Is Waiting For The Barbarians a True Story?

Starring Mark Rylance, Johnny Depp, and Robert Pattinson, ‘Waiting for the Barbarians’ tells the story of a magistrate who is given the control of an outpost in the remoteness of a desert. As the days pass by, the man is forced to look at his job from a new perspective, wondering if the intentions of the people above him are as righteous and moral as they initially looked like. In contrast to him, we see other loyalists of the state who are ready to do whatever it takes, no questions asked.

While the film doesn’t address anyone by their name, nor does it pinpoint the location of the story, it resonates with a lot of issues that currently plague our society. Is that the evidence of the film being based on true events? Let’s find out.

Is Waiting for the Barbarians based on a true story?

No, ‘Waiting for the Barbarians’ is not based on a true story. It is based on the book of the same name by J.M. Coetzee. The title for the movie, as well as the book, comes from the poem by the Greek poet C.P. Cavafy.

The peculiar thing about the story is that it never specifies what place or what time it is set in. In doing this, Coetzee intended to give it a cover of universality. By ascribing a particular year to it, he would have essentially turned it into a historical novel, giving a dated sense to it. But, he wanted to break out of that limitation because the themes of the film are not something that applies solely to the bygone eras. In its essence, the story never loses its touch with current affairs and is just as applicable to our time as it was back in the 80s when the book was first published.

When Coetzee was writing the book, South Africa was still under the oppression of Apartheid, and that’s what inspired the author to write a story about oppression, injustice, and cruelty. Without giving any conventional titles to its heroes, villains, and victims, he essentially expanded the extent to all times before and after. His focus lay on the brutality of colonial powers and their “fear of the indigeneous”, which, time and again, has led them to destroy the native civilization of a place and impose their own ways on it, in the name of civility.

The story also underlines the hypocrisy of such imperial thought-process, wherein the civility that they claim they have is lost when they perpetuate brutality against the ones they call “barbarians”. They carry a sense of self-righteousness where they think they know better than the ones they invade.

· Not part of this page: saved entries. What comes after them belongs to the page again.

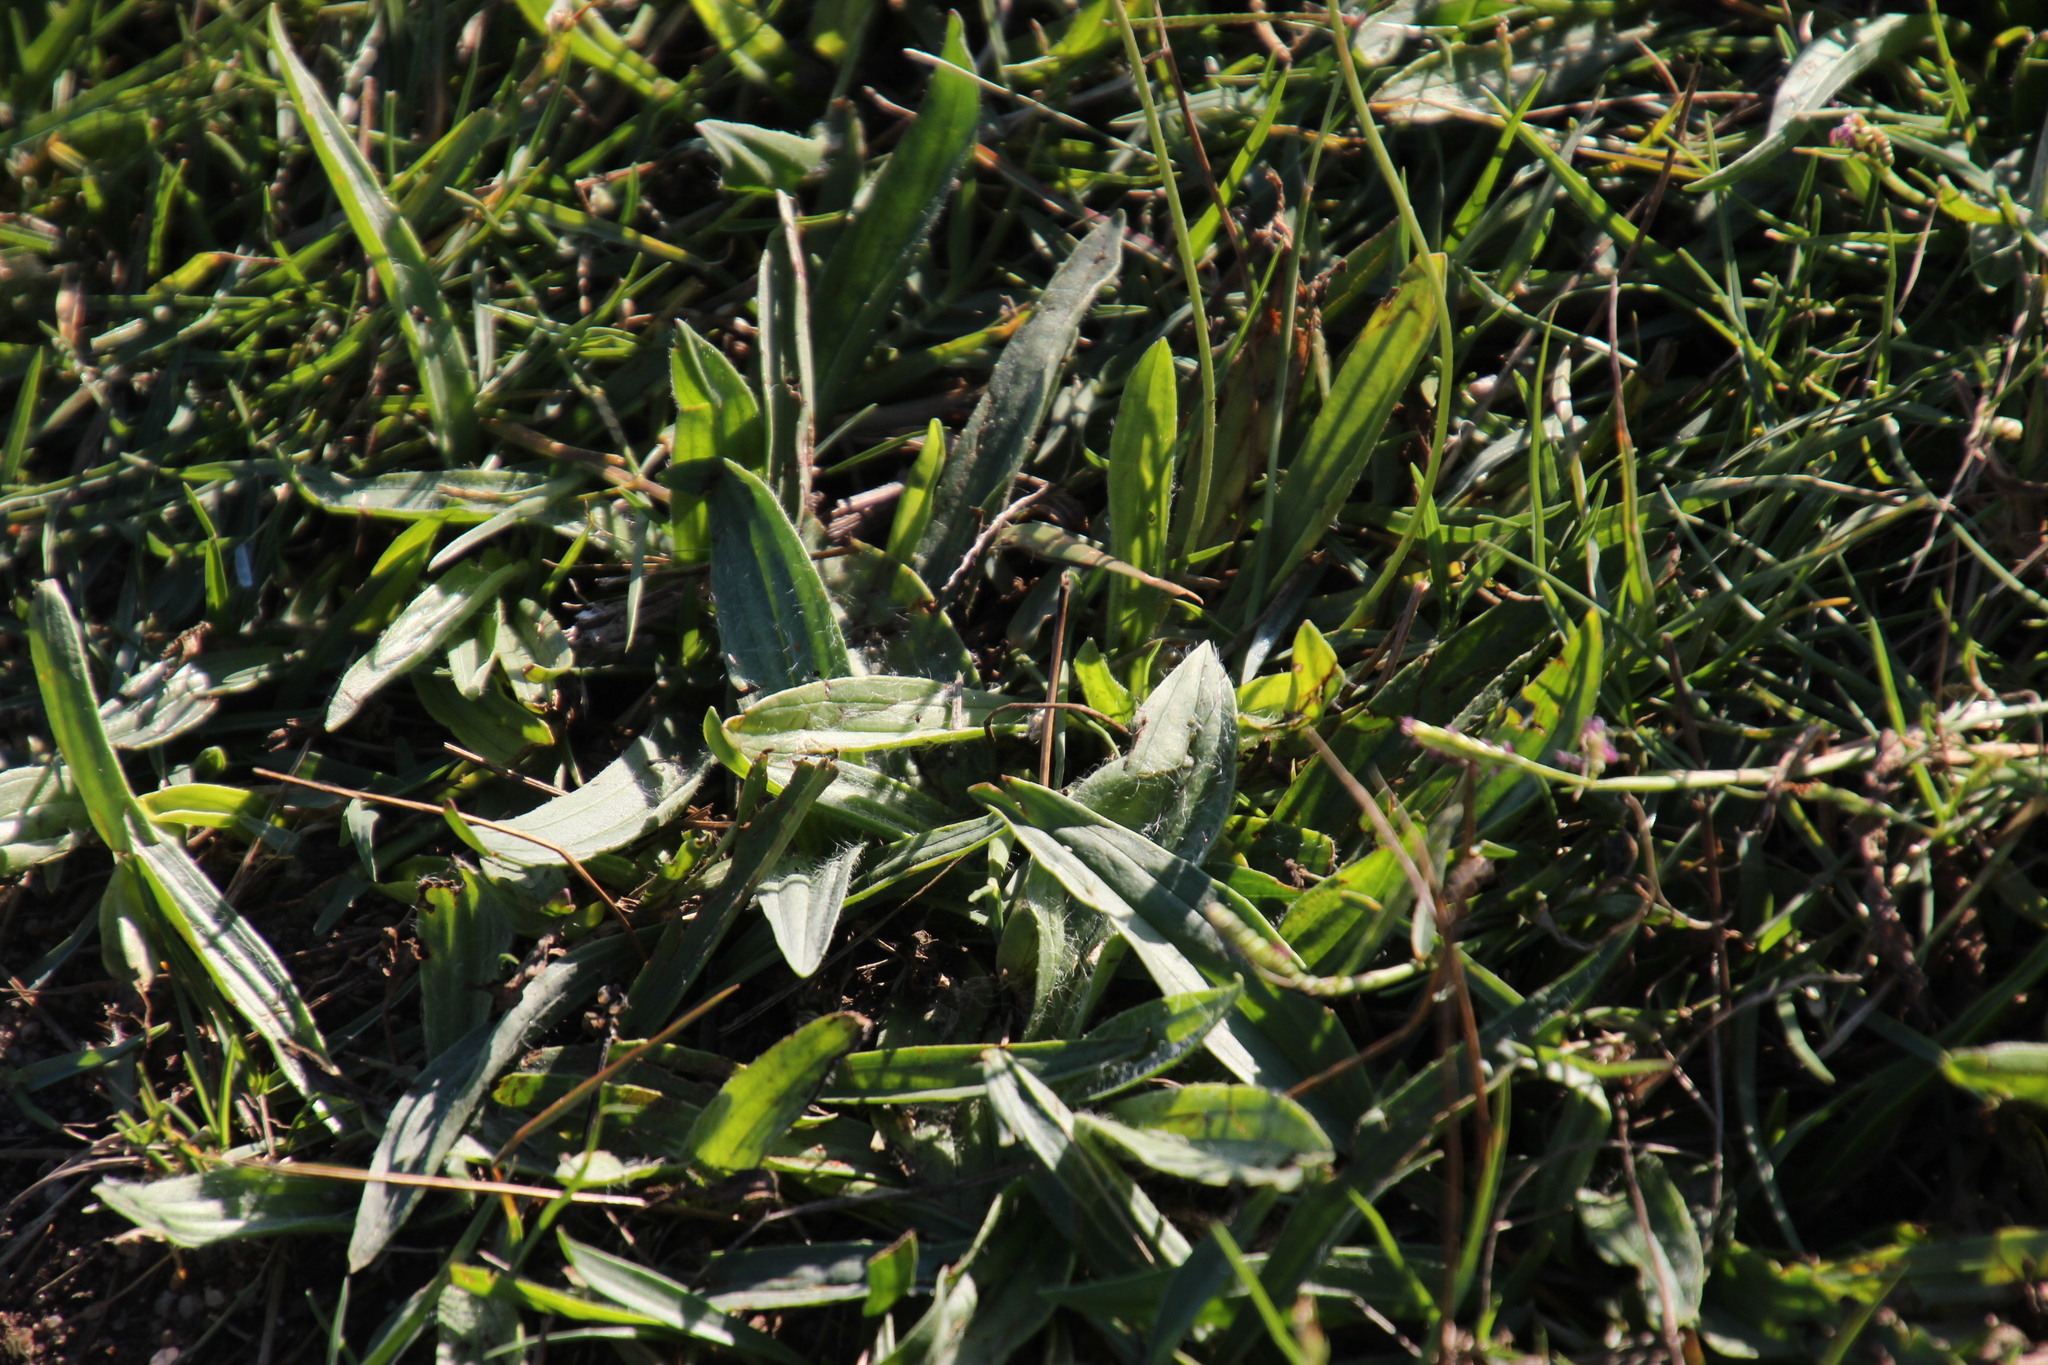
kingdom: Plantae
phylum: Tracheophyta
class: Magnoliopsida
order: Lamiales
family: Plantaginaceae
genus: Plantago
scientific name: Plantago lanceolata
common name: Ribwort plantain
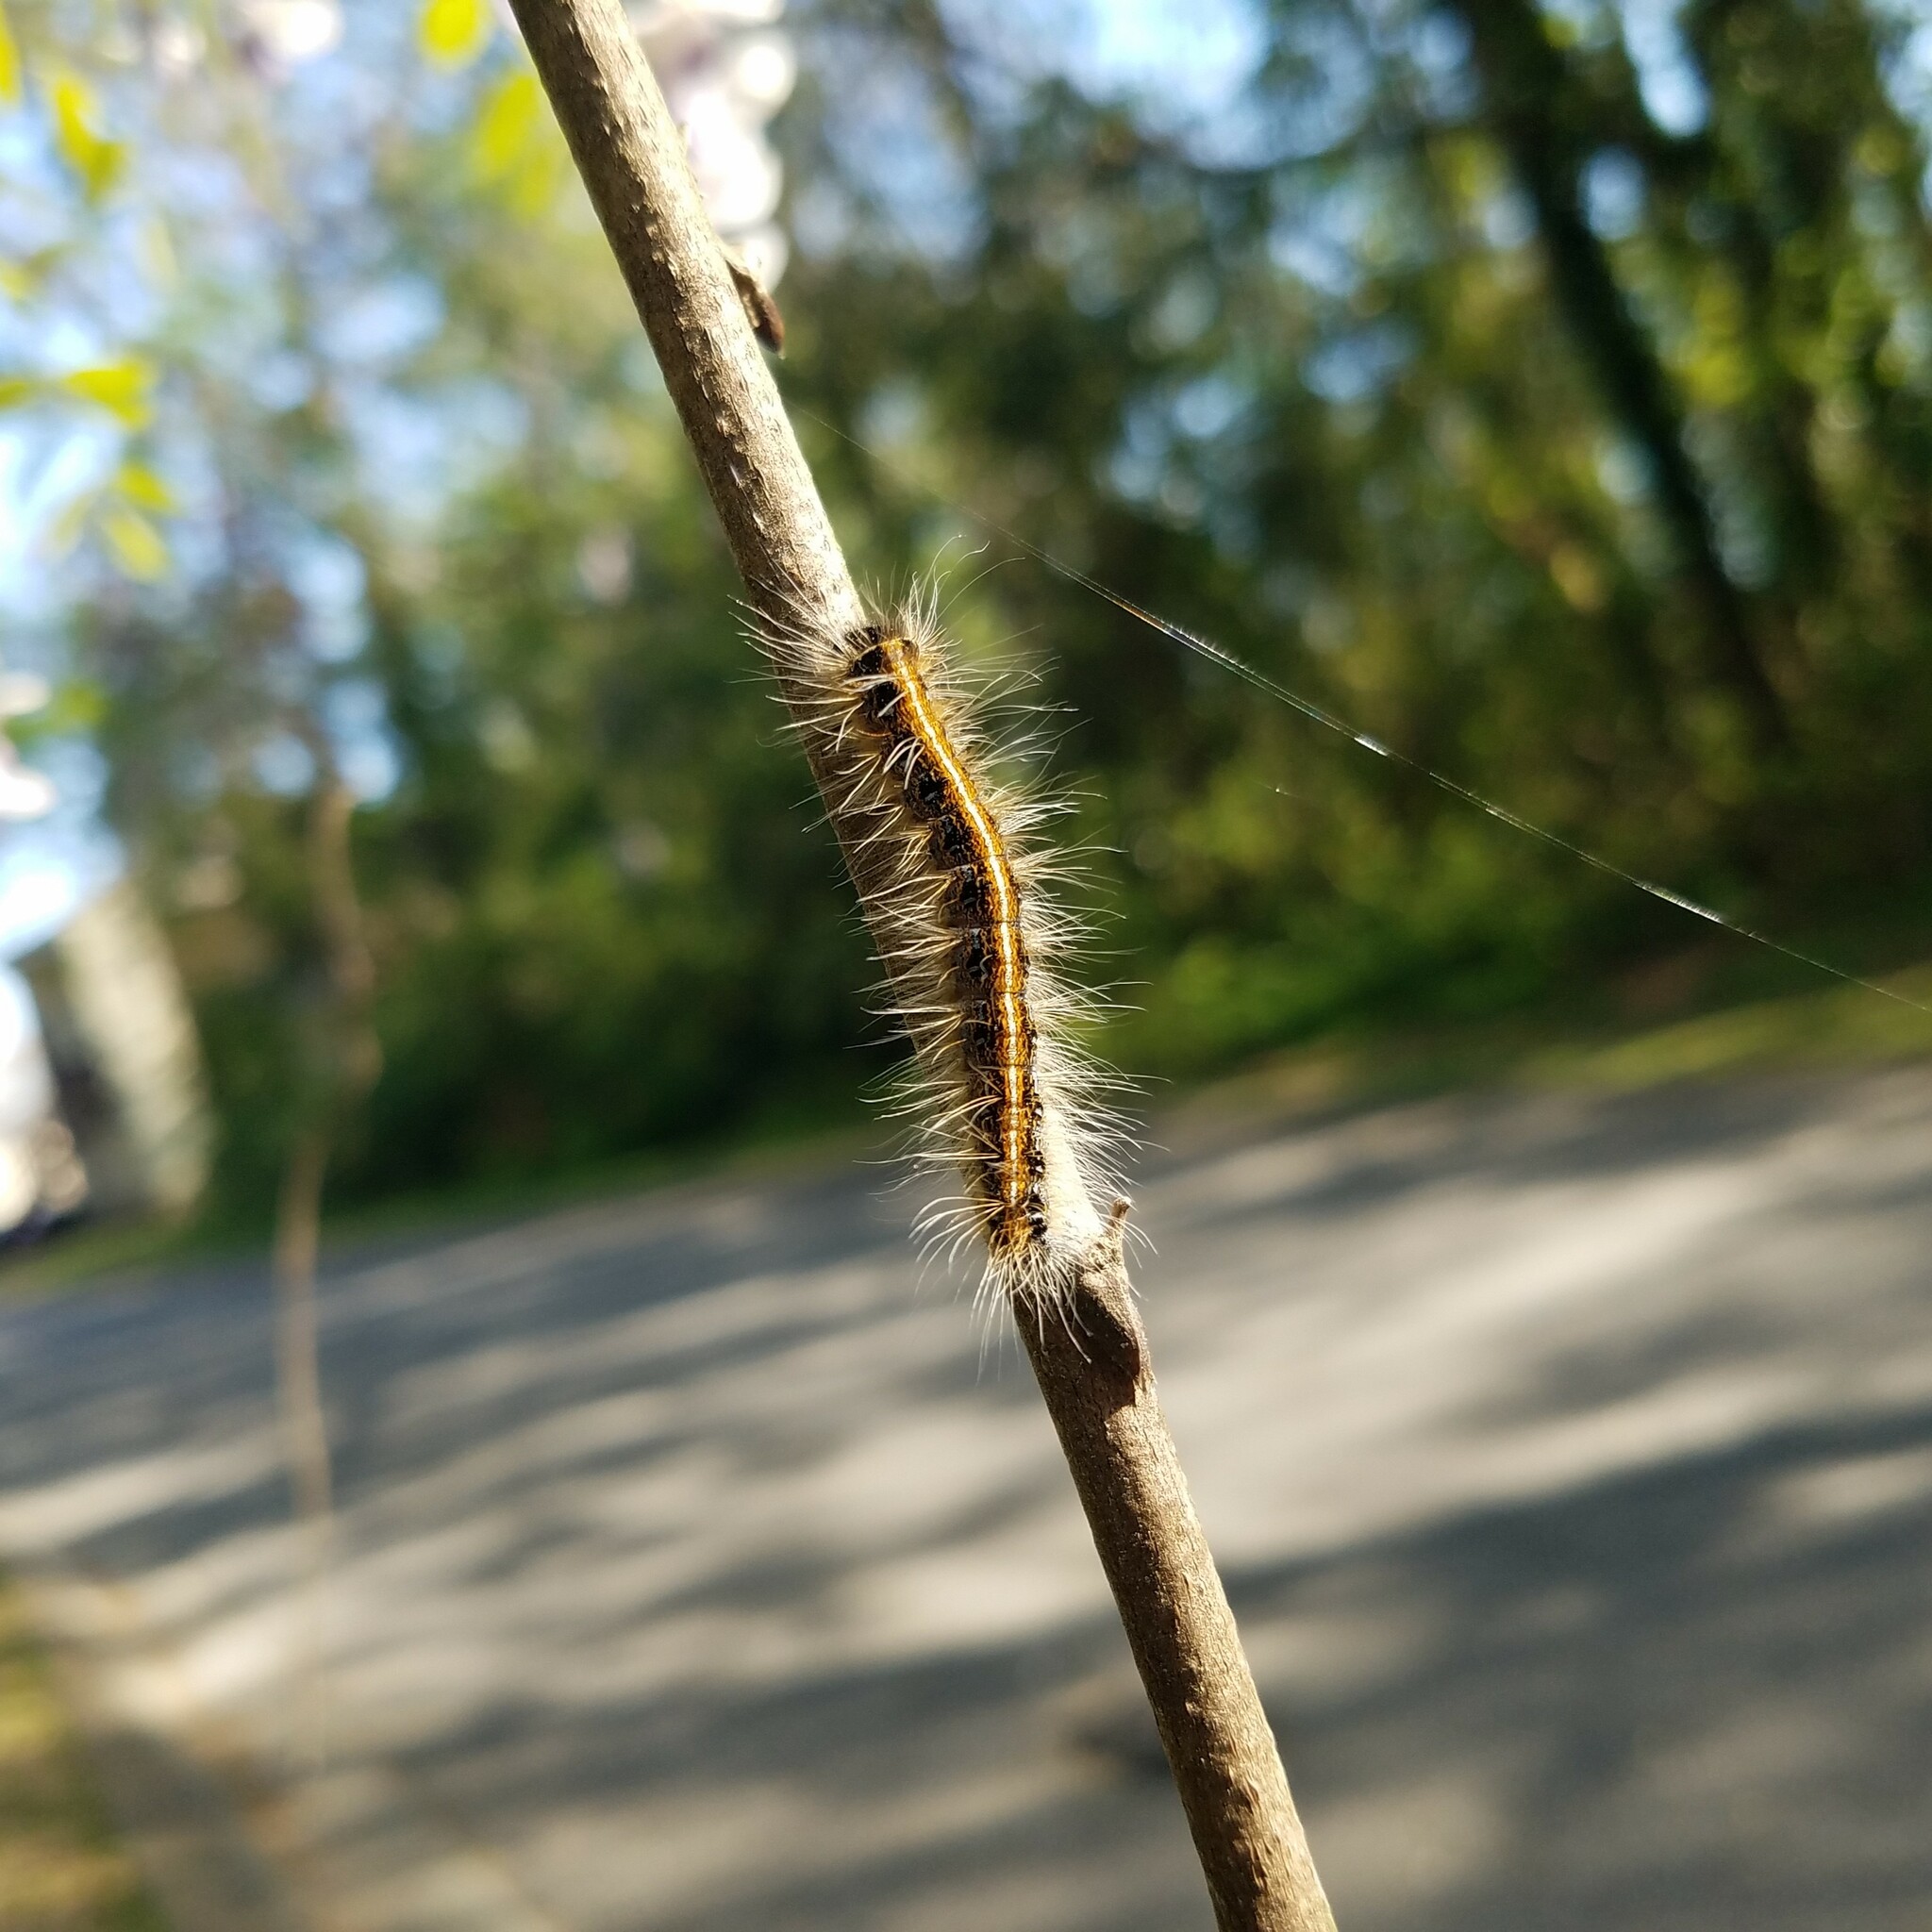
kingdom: Animalia
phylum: Arthropoda
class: Insecta
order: Lepidoptera
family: Lasiocampidae
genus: Malacosoma
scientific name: Malacosoma americana
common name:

Through the character of the Magistrate, the writer wanted to uproot that set-in-stone sense of belief that following the orders is the only logical way for an official person to move forward, rather than using their own sense of judgment about right or wrong.

The success of the story also lies in the fact that even now, we see a strange relevance to its themes. We still have overbearing government figures that are more focused on their idea of power, influence, and riches, and imposing the laws that suit them on the people below they can’t even see from the heights of their ivory towers. The prevailing sense of law and how it is used to justify violence against the commons, especially the ones labeled “the others” is what adds to the impact of it. All in all, it might not be based on a true story, but it is thoroughly ingrained in reality.